SE Asian nations seek EU-style common market
Ten Southeast Asian leaders concluded an ambitious accord today to fashion an European style economic community by 2020 in a region where democracies neighbour dictatorships and First World economies abut financial basket cases.
Leaders of the Association of Southeast Asian Nations were quick to point out that the envisioned community, part of a blueprint dubbed Bali Concord II, would not entail any political union like Western Europe’s.
And while the accord also calls for a regional security community to combat terrorism and other transnational crimes, there would be no military alliance akin to Nato.
“We have just witnessed a watershed in the history of ASEAN,” Indonesian President Megawati Sukarnoputri said during the signing ceremony in Bali.
“That will make it possible for our children and their children to live in a state of enduring peace, stability and shared prosperity.”

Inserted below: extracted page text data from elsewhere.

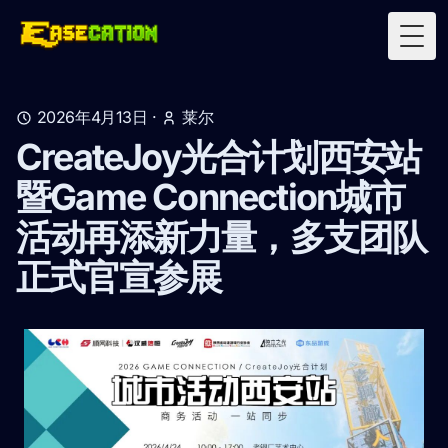
Togg
2026年4月13日
·
莱尔
CreateJoy光合计划西安站
暨Game Connection城市
活动再添新力量，多支团队
正式官宣参展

The Southeast Asian leaders chose Bali as the venue for their two-day summit that opened today to send a signal that they’d never be paralysed by the terrorists who blew up two nightclubs a year ago on this tropical island, killing 202 people, including more than 20 Britons.
ASEAN’s members include the fledgling democracies of Thailand, the Philippines, Indonesia and Cambodia, the limited democracies of Malaysia and Singapore, the communist regimes of Laos and Vietnam, an absolute monarchy in Brunei and a military dictatorship in Burma.